Machine-learning system processes sounds like humans do

Neuroscientists train a deep neural network to analyze speech and music.

MIT neuroscientists have developed a machine-learning system that can process speech and music the same way that humans do.
MIT neuroscientists have developed a machine-learning system that can process speech and music the same way that humans do.

MIT scientists have devised a new a new model that depicts human performance on auditory tasks such as identifying a musical genre. It consists of numerous layers of data handling units that can be prepared on immense volumes of information to perform particular assignments, was utilized by the analysts to reveal insight into how the human cerebrum might play out similar undertakings.

The study suggests that the human auditory cortex is hierarchical, much like the visual cortex. In this kind of course of action, tangible data goes through progressive phases of preparing, with essential data handled before and further developed highlights, for example, word significance extricated in later stages.

Scientists used the neural network and trained it to perform two auditory tasks, one involving speech and the other involving music. For the speech task, the researchers gave the model thousands of two-second recordings of a person talking. The task was to identify the word in the middle of the clip. For the music task, the model was asked to identify the genre of a two-second clip of music. Each clip also included background noise to make the task more realistic.

After numerous experiments, the model learned to perform the task just as accurately as a human listener.

MIT graduate student Alexander Kell and Stanford University Assistant Professor Daniel Yamins are the paper’s lead authors. Other authors are former MIT visiting student Erica Shook and former MIT postdoc Sam Norman-Haignere.

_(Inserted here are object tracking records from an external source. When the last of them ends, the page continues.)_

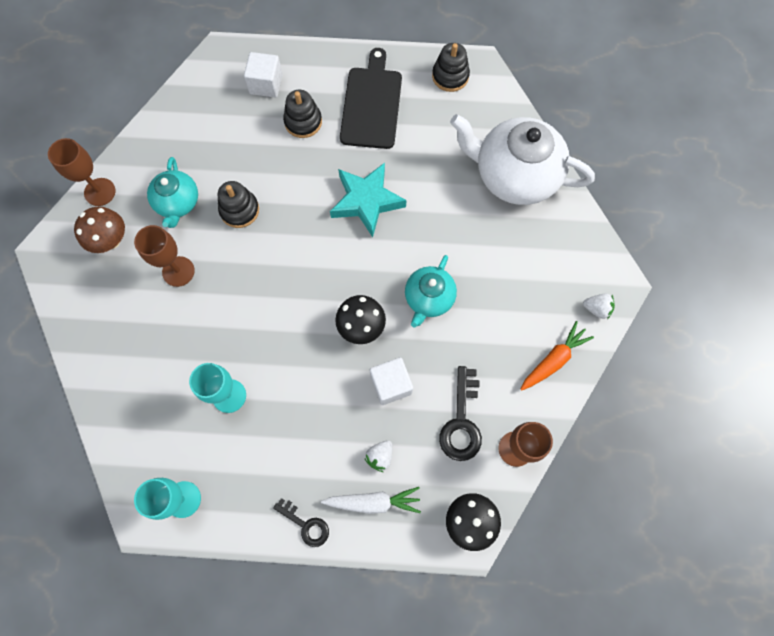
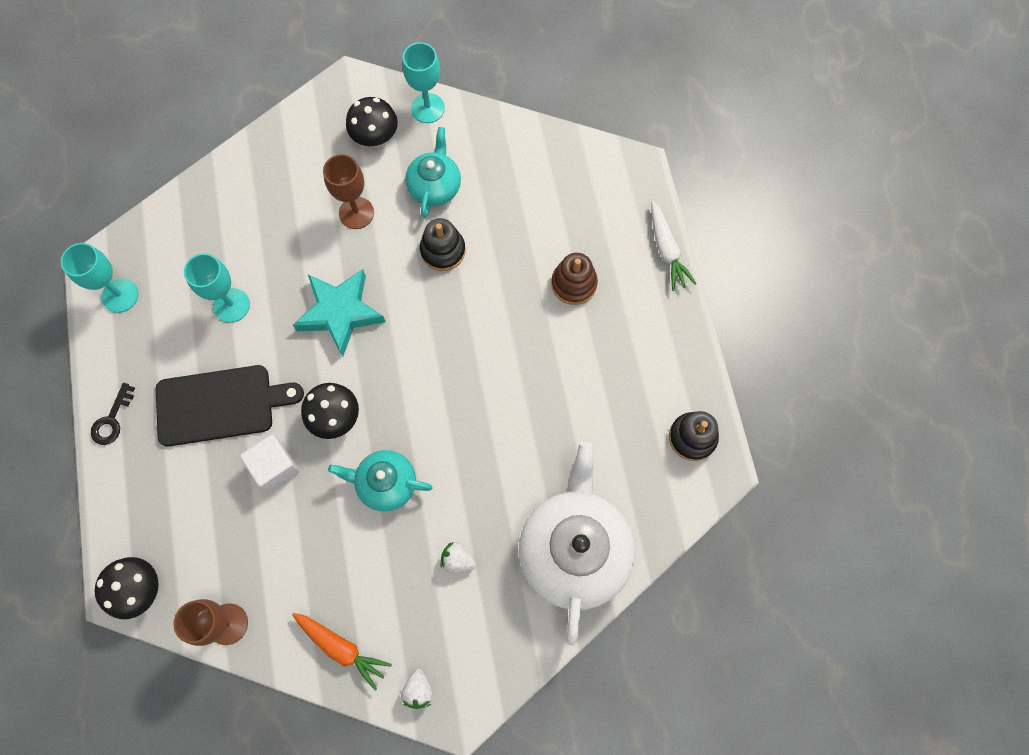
camera: 75 degrees right, 0 degrees up
brown goblet [48,138,115,206] -> turquoise goblet [402,42,445,123]
brown mushroom [74,207,125,253] -> black mushroom [346,97,398,147]
turquoise teapot [147,157,198,228] -> turquoise teapot turned 120 degrees clockwise [405,127,461,218]
white cube [244,52,283,98] -> none
black stacking toy [283,90,322,138] -> brown stacking toy [551,253,598,305]
white carrot [321,487,421,514] -> white carrot moved to [651,201,697,291]
turquoise star [330,163,406,237] -> turquoise star moved to [293,269,385,357]
black cutting board [340,48,402,149] -> black cutting board moved to [156,365,304,446]
white strawberry [364,440,392,472] -> white strawberry moved to [441,542,476,573]
black key [439,366,482,461] -> none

Kell said, “That’s been an exciting opportunity for neuroscience, in that we can actually create systems that can do some of the things people can do, and we can then interrogate the models and compare them to the brain.”

“The idea is over time the model gets better and better at the task. The hope is that it’s learning something general, so if you present a new sound that the model has never heard before, it will do well, and in practice that is often the case.”

Likewise, humans, the model tends to make mistake if human made the most mistakes on. Its processing units can be combined in various ways to create different architectures that affect the performance of the model.

Scientists then used their model to verify if human auditory cortex has a hierarchical structure.

Josh McDermott, the Frederick A. and Carole J. Middleton Assistant Professor of Neuroscience in the Department of Brain and Cognitive Sciences at MIT, “In a hierarchical system, a series of brain regions perform different types of computation on sensory information as it flows through the system. It has been well documented that the visual cortex has this type of organization. Earlier regions, known as the primary visual cortex, respond to simple features such as color or orientation. Later stages enable more complex tasks such as object recognition.”

“We thought that if we could construct a model that could do some of the same things that people do, we might then be able to compare different stages of the model to different parts of the brain and get some evidence for whether those parts of the brain might be hierarchically organized.”

The specialists found that in their model, essential features of sound, for example, the frequency is easy to remove in the beginning stages. As data is prepared and moves more distant along the system, it ends up harder to remove recurrence yet simpler to separate larger amount data, for example, words.

To check whether the model stages may recreate how the human sound-related cortex forms sound data, the specialists utilized useful attractive reverberation imaging (fMRI) to quantify diverse areas of auditory cortex as the cerebrum forms true sounds. They at that point contrasted the cerebrum reactions with the reactions in the model when it prepared similar sounds.

They found that the center phases of the model compared best to move in the essential auditory cortex, and later stages compared best to action outside of the essential cortex. This gives confirm that the sound-related cortex may be orchestrated in a progressive design, like the visual cortex.

McDermott said, “We found a distinction between primary auditory cortex and everything else.”

Alex Huth, an assistant professor of neuroscience and computer science at the University of Texas at Austin, says the paper is exciting in part because it offers convincing evidence that the early part of the auditory cortex performs generic sound processing while the higher auditory cortex performs more specialized tasks.”

“This is one of the ongoing mysteries in auditory neuroscience: What distinguishes the early auditory cortex from the higher auditory cortex? This is the first paper I’ve seen that has a computational hypothesis for that, who was not involved in the research.”

Scientists are now planning to develop models that can perform other types of auditory tasks, such as determining the location from which a particular sound came, to explore whether these tasks can be done by the pathways identified in this model or if they require separate pathways, which could then be investigated in the brain.

The study appears in the April 19 issue of Neuron.